Who is Contractor A?

Contractor AAn audit of MWAA management practices found that a mysterious “Contractor A” charged more than other contractors for the same work — and kept getting business. Who is this company? Who got the money? And why doesn’t anyone seem to care?

by Bob Bruhns

At the request of Representatives Frank Wolf, R-VA, and Tom Latham, R-IA, the Office of the Inspector General of the U.S. Department of Transportation audited the management of the Metropolitan Washington Airports Authority last year. On November 1, 2012, the Inspector General issued the final report on its audit. The title said it all: “MWAA’s Weak Policies and Procedures Have Led to Questionable Procurement Practices, Mismanagement, and a Lack of Overall Accountability.”

Not only were high-priced contracts awarded improperly, the auditors found, but one particular contractor was winning an inordinate number of contracts despite the fact that it charged much more than other contractors.

MWAA mismanagement was endemic. States the report:

MWAA issued out-of-scope contract actions over $200,000 — including contract modifications and task orders — without required Board approval. From our statistical sample of 24 out of 343 active MWAA contracts, we identified 8 for which MWAA issued a total of 20 out-of-scope contract actions with a combined value of $57 million.
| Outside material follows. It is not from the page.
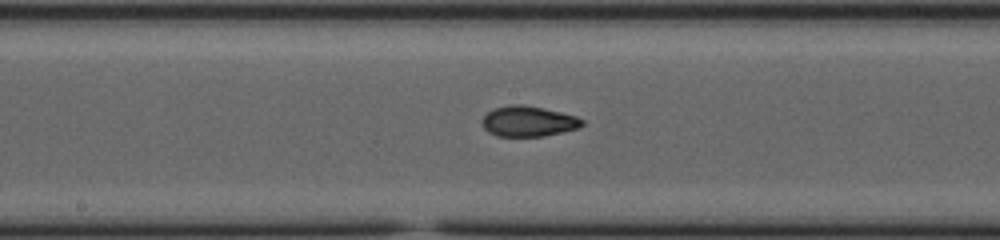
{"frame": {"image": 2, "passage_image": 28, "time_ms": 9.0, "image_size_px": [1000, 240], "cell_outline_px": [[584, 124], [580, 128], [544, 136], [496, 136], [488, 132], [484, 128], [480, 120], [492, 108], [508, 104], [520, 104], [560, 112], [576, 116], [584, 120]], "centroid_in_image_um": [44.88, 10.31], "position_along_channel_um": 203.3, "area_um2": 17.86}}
Based on these findings, we project that MWAA has issued $107.6 million in out-of-scope contract actions on contracts active as of June 2011.

The report goes on to discuss an unidentified “Contractor A” that won a disproportionate number of contracts even though it charged more for its services:

Over the past 8 years, MWAA awarded more than 80 percent of work under three groups of multiple- award contracts to a single contractor (“Contractor A” in table 2). However, the contractor’s rates were often higher than the other multiple-award contractors’ rates. For example, the contractor’s rates in a 2012 contract were between 28 percent and 234 percent higher. While MWAA may have had non-price related reasons for selecting Contractor A, this unbalanced distribution of work to a single contractor with significantly higher rates appears contrary to the purpose of multiple-award contracts..

So, the inspector general’s report estimates that there was about $108 million in improper contracting — just in the contracts that happened to be active in 2011 – and that Contractor A benefited from eight years of contracts billed at a rate that the report typifies as 1.28 to 3.34 times what other contractors charged for the same work.

The report continues: “In addition, MWAA allowed Contractor A to add job categories to a contract but did not offer the other multiple-award contractors the same opportunity. Thus, when MWAA ordered work related to those additional job categories, they were effectively sole-source awards because only one contractor was able to accept the work.”


It is hard to avoid the appearance that MWAA was funneling multimillion-dollar contracts to Contractor A at higher-than-market rates.

The report continues: “In July 2012, MWAA’s Procurement and Contracts Department established guidelines requiring contracting officers to select contractors under multiple-award contracts for temporary staff. However, this policy only applies to temporary staffing contracts rather than to all multiple-award contracts.”